DATASET RECORDS

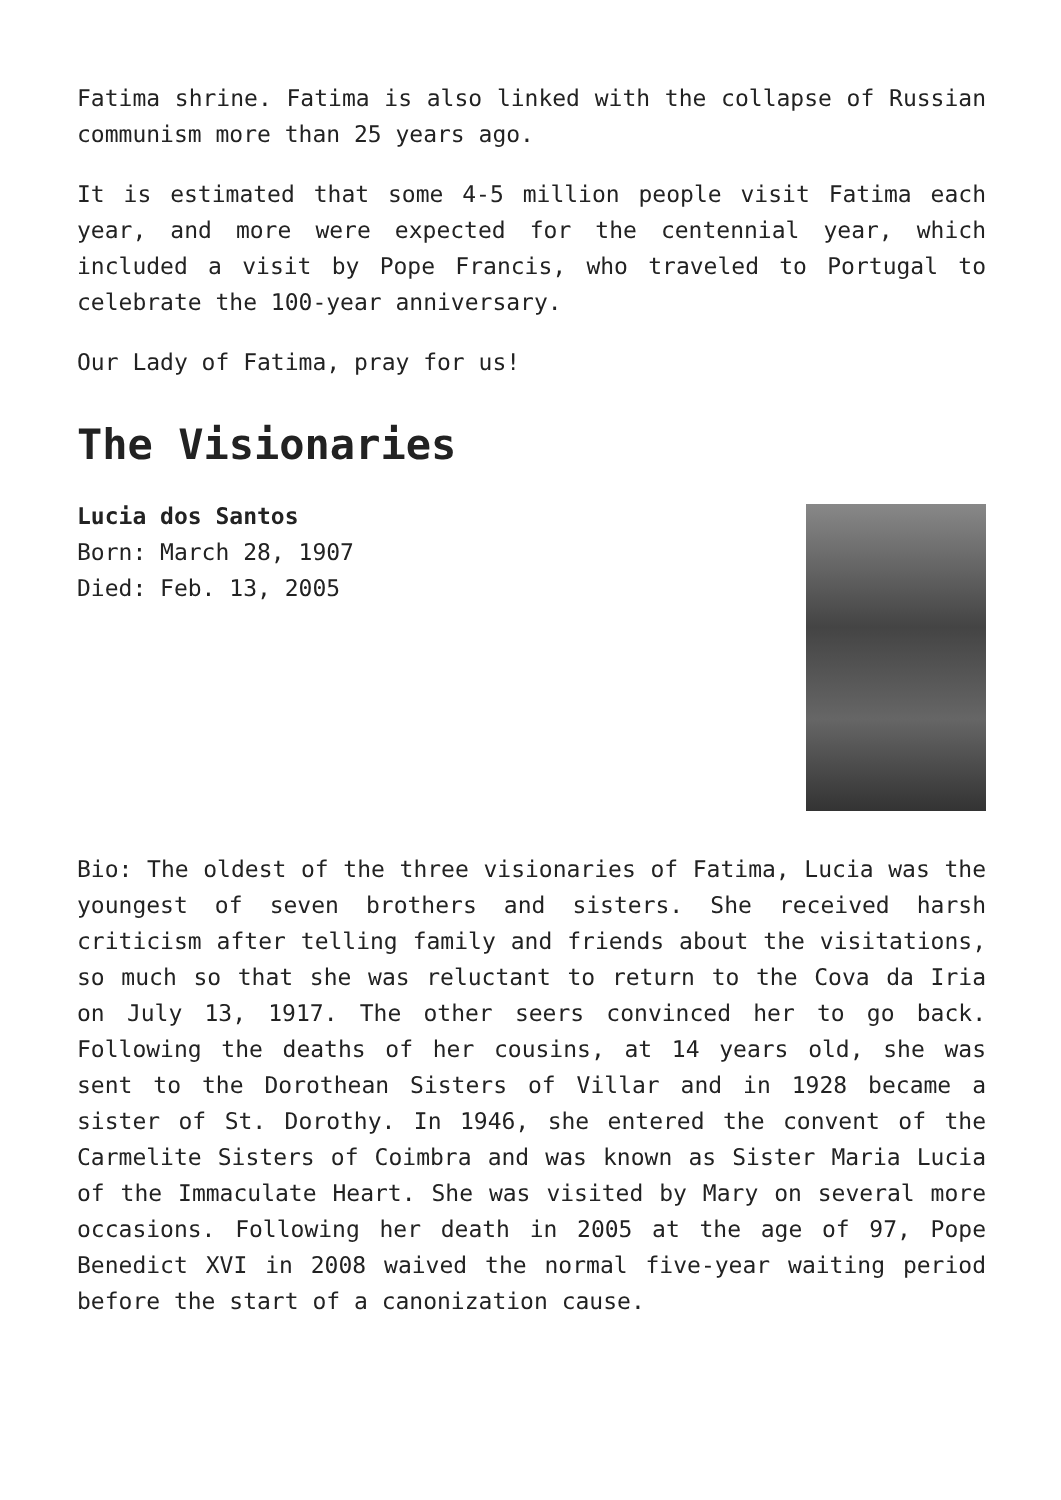Fatima shrine. Fatima is also linked with the collapse of Russian communism more than 25 years ago.
It is estimated that some 4-5 million people visit Fatima each year, and more were expected for the centennial year, which included a visit by Pope Francis, who traveled to Portugal to celebrate the 100-year anniversary.
Our Lady of Fatima, pray for us!
The Visionaries
Lucia dos Santos
Born: March 28, 1907
Died: Feb. 13, 2005
Bio: The oldest of the three visionaries of Fatima, Lucia was the youngest of seven brothers and sisters. She received harsh criticism after telling family and friends about the visitations, so much so that she was reluctant to return to the Cova da Iria on July 13, 1917. The other seers convinced her to go back. Following the deaths of her cousins, at 14 years old, she was sent to the Dorothean Sisters of Villar and in 1928 became a sister of St. Dorothy. In 1946, she entered the convent of the Carmelite Sisters of Coimbra and was known as Sister Maria Lucia of the Immaculate Heart. She was visited by Mary on several more occasions. Following her death in 2005 at the age of 97, Pope Benedict XVI in 2008 waived the normal five-year waiting period before the start of a canonization cause.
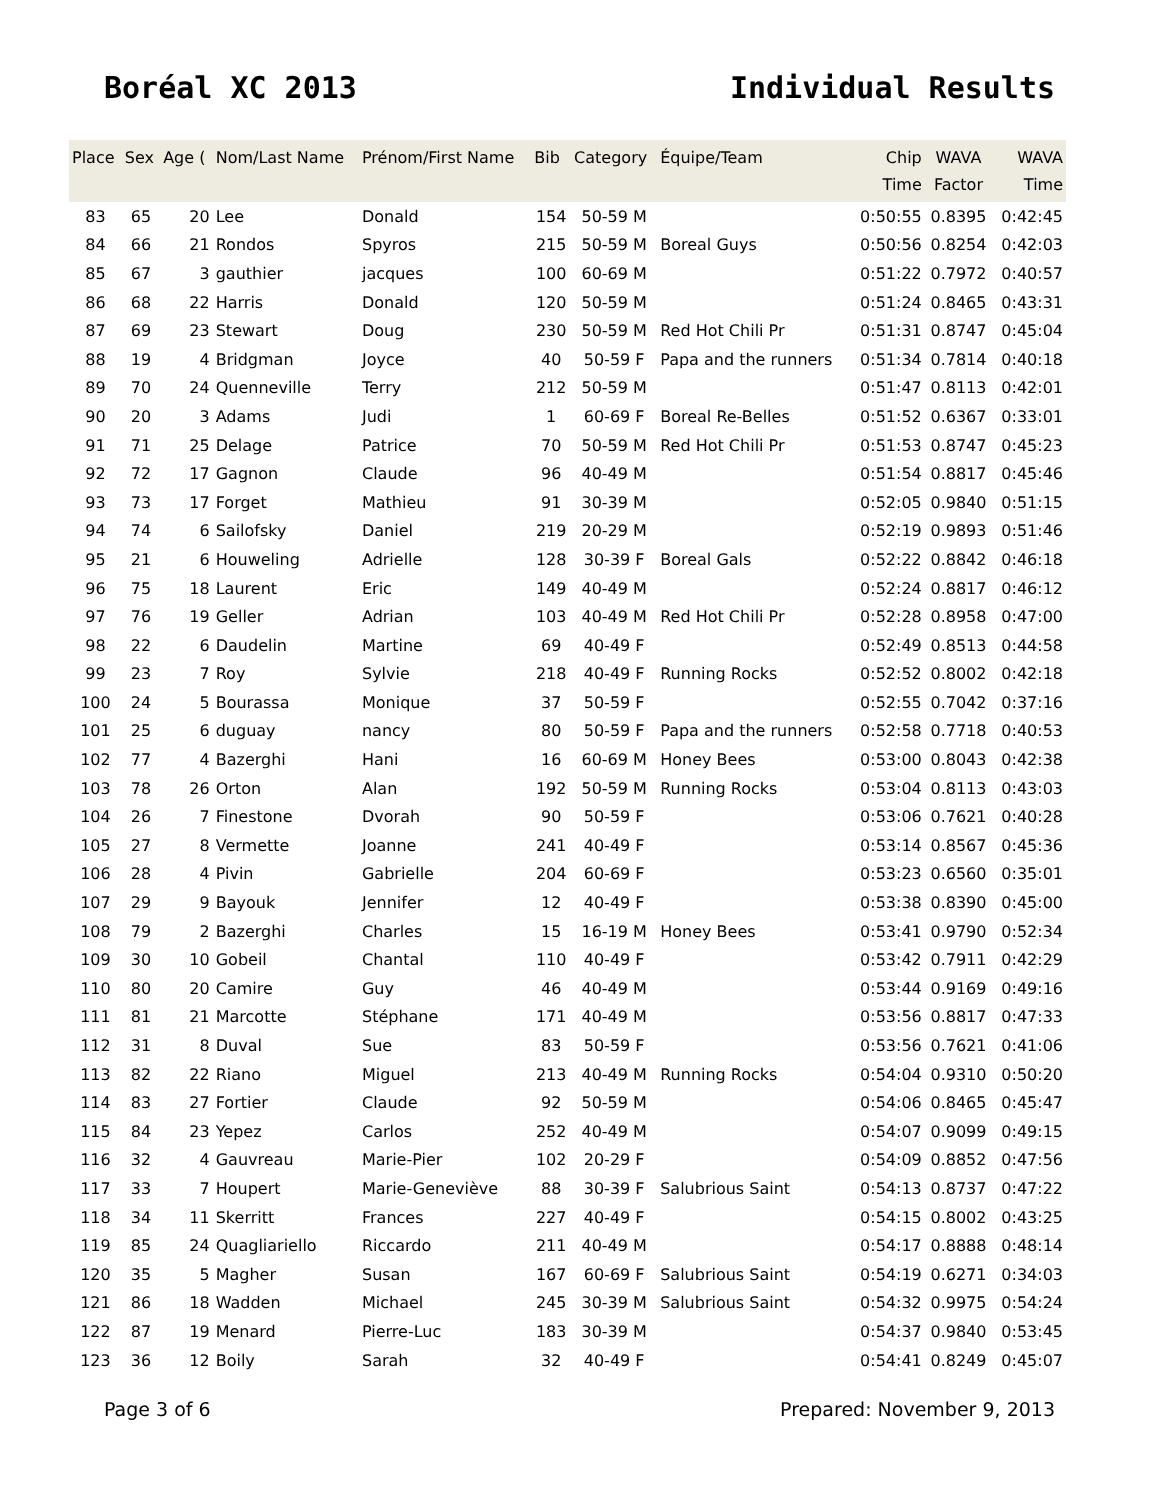Boréal XC 2013 Individual Results
| Place | Sex | Age ( | Nom/Last Name | Prénom/First Name | Bib | Category | Équipe/Team | Chip Time | WAVA Factor | WAVA Time |
| --- | --- | --- | --- | --- | --- | --- | --- | --- | --- | --- |
| 83 | 65 | 20 | Lee | Donald | 154 | 50-59 M | | 0:50:55 | 0.8395 | 0:42:45 |
| 84 | 66 | 21 | Rondos | Spyros | 215 | 50-59 M | Boreal Guys | 0:50:56 | 0.8254 | 0:42:03 |
| 85 | 67 | 3 | gauthier | jacques | 100 | 60-69 M | | 0:51:22 | 0.7972 | 0:40:57 |
| 86 | 68 | 22 | Harris | Donald | 120 | 50-59 M | | 0:51:24 | 0.8465 | 0:43:31 |
| 87 | 69 | 23 | Stewart | Doug | 230 | 50-59 M | Red Hot Chili Pr | 0:51:31 | 0.8747 | 0:45:04 |
| 88 | 19 | 4 | Bridgman | Joyce | 40 | 50-59 F | Papa and the runners | 0:51:34 | 0.7814 | 0:40:18 |
| 89 | 70 | 24 | Quenneville | Terry | 212 | 50-59 M | | 0:51:47 | 0.8113 | 0:42:01 |
| 90 | 20 | 3 | Adams | Judi | 1 | 60-69 F | Boreal Re-Belles | 0:51:52 | 0.6367 | 0:33:01 |
| 91 | 71 | 25 | Delage | Patrice | 70 | 50-59 M | Red Hot Chili Pr | 0:51:53 | 0.8747 | 0:45:23 |
| 92 | 72 | 17 | Gagnon | Claude | 96 | 40-49 M | | 0:51:54 | 0.8817 | 0:45:46 |
| 93 | 73 | 17 | Forget | Mathieu | 91 | 30-39 M | | 0:52:05 | 0.9840 | 0:51:15 |
| 94 | 74 | 6 | Sailofsky | Daniel | 219 | 20-29 M | | 0:52:19 | 0.9893 | 0:51:46 |
| 95 | 21 | 6 | Houweling | Adrielle | 128 | 30-39 F | Boreal Gals | 0:52:22 | 0.8842 | 0:46:18 |
| 96 | 75 | 18 | Laurent | Eric | 149 | 40-49 M | | 0:52:24 | 0.8817 | 0:46:12 |
| 97 | 76 | 19 | Geller | Adrian | 103 | 40-49 M | Red Hot Chili Pr | 0:52:28 | 0.8958 | 0:47:00 |
| 98 | 22 | 6 | Daudelin | Martine | 69 | 40-49 F | | 0:52:49 | 0.8513 | 0:44:58 |
| 99 | 23 | 7 | Roy | Sylvie | 218 | 40-49 F | Running Rocks | 0:52:52 | 0.8002 | 0:42:18 |
| 100 | 24 | 5 | Bourassa | Monique | 37 | 50-59 F | | 0:52:55 | 0.7042 | 0:37:16 |
| 101 | 25 | 6 | duguay | nancy | 80 | 50-59 F | Papa and the runners | 0:52:58 | 0.7718 | 0:40:53 |
| 102 | 77 | 4 | Bazerghi | Hani | 16 | 60-69 M | Honey Bees | 0:53:00 | 0.8043 | 0:42:38 |
| 103 | 78 | 26 | Orton | Alan | 192 | 50-59 M | Running Rocks | 0:53:04 | 0.8113 | 0:43:03 |
| 104 | 26 | 7 | Finestone | Dvorah | 90 | 50-59 F | | 0:53:06 | 0.7621 | 0:40:28 |
| 105 | 27 | 8 | Vermette | Joanne | 241 | 40-49 F | | 0:53:14 | 0.8567 | 0:45:36 |
| 106 | 28 | 4 | Pivin | Gabrielle | 204 | 60-69 F | | 0:53:23 | 0.6560 | 0:35:01 |
| 107 | 29 | 9 | Bayouk | Jennifer | 12 | 40-49 F | | 0:53:38 | 0.8390 | 0:45:00 |
| 108 | 79 | 2 | Bazerghi | Charles | 15 | 16-19 M | Honey Bees | 0:53:41 | 0.9790 | 0:52:34 |
| 109 | 30 | 10 | Gobeil | Chantal | 110 | 40-49 F | | 0:53:42 | 0.7911 | 0:42:29 |
| 110 | 80 | 20 | Camire | Guy | 46 | 40-49 M | | 0:53:44 | 0.9169 | 0:49:16 |
| 111 | 81 | 21 | Marcotte | Stéphane | 171 | 40-49 M | | 0:53:56 | 0.8817 | 0:47:33 |
| 112 | 31 | 8 | Duval | Sue | 83 | 50-59 F | | 0:53:56 | 0.7621 | 0:41:06 |
| 113 | 82 | 22 | Riano | Miguel | 213 | 40-49 M | Running Rocks | 0:54:04 | 0.9310 | 0:50:20 |
| 114 | 83 | 27 | Fortier | Claude | 92 | 50-59 M | | 0:54:06 | 0.8465 | 0:45:47 |
| 115 | 84 | 23 | Yepez | Carlos | 252 | 40-49 M | | 0:54:07 | 0.9099 | 0:49:15 |
| 116 | 32 | 4 | Gauvreau | Marie-Pier | 102 | 20-29 F | | 0:54:09 | 0.8852 | 0:47:56 |
| 117 | 33 | 7 | Houpert | Marie-Geneviève | 88 | 30-39 F | Salubrious Saint | 0:54:13 | 0.8737 | 0:47:22 |
| 118 | 34 | 11 | Skerritt | Frances | 227 | 40-49 F | | 0:54:15 | 0.8002 | 0:43:25 |
| 119 | 85 | 24 | Quagliariello | Riccardo | 211 | 40-49 M | | 0:54:17 | 0.8888 | 0:48:14 |
| 120 | 35 | 5 | Magher | Susan | 167 | 60-69 F | Salubrious Saint | 0:54:19 | 0.6271 | 0:34:03 |
| 121 | 86 | 18 | Wadden | Michael | 245 | 30-39 M | Salubrious Saint | 0:54:32 | 0.9975 | 0:54:24 |
| 122 | 87 | 19 | Menard | Pierre-Luc | 183 | 30-39 M | | 0:54:37 | 0.9840 | 0:53:45 |
| 123 | 36 | 12 | Boily | Sarah | 32 | 40-49 F | | 0:54:41 | 0.8249 | 0:45:07 |
Page 3 of 6 Prepared: November 9, 2013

ASSIGNED TASK
Starting at the line that contains "0.6271 | 0:34:03 |", write out every line through the last one in the data above, exactly as it stands.

ANSWER BOX
| 120 | 35 | 5 | Magher | Susan | 167 | 60-69 F | Salubrious Saint | 0:54:19 | 0.6271 | 0:34:03 |
| 121 | 86 | 18 | Wadden | Michael | 245 | 30-39 M | Salubrious Saint | 0:54:32 | 0.9975 | 0:54:24 |
| 122 | 87 | 19 | Menard | Pierre-Luc | 183 | 30-39 M | | 0:54:37 | 0.9840 | 0:53:45 |
| 123 | 36 | 12 | Boily | Sarah | 32 | 40-49 F | | 0:54:41 | 0.8249 | 0:45:07 |
Page 3 of 6 Prepared: November 9, 2013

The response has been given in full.